## MATERIAL SUPPLIED:
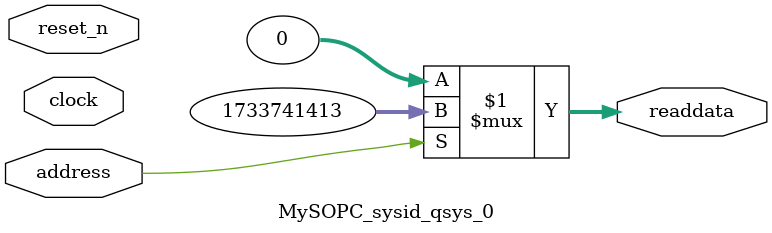
<source format=v>



// synthesis translate_off
`timescale 1ns / 1ps
// synthesis translate_on

// turn off superfluous verilog processor warnings 
// altera message_level Level1 
// altera message_off 10034 10035 10036 10037 10230 10240 10030 

module MySOPC_sysid_qsys_0 (
               // inputs:
                address,
                clock,
                reset_n,

               // outputs:
                readdata
             )
;

  output  [ 31: 0] readdata;
  input            address;
  input            clock;
  input            reset_n;

  wire    [ 31: 0] readdata;
  //control_slave, which is an e_avalon_slave
  assign readdata = address ? 1733741413 : 0;

endmodule



</source>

## EXERCISE DETAILS:
Only the lines from the one containing "assign readdata = address ? 1733741413 : 0;" to the end of the records should be repeated, exactly as they appear.

## REPLY TO THE EXERCISE:
  assign readdata = address ? 1733741413 : 0;

endmodule



</source>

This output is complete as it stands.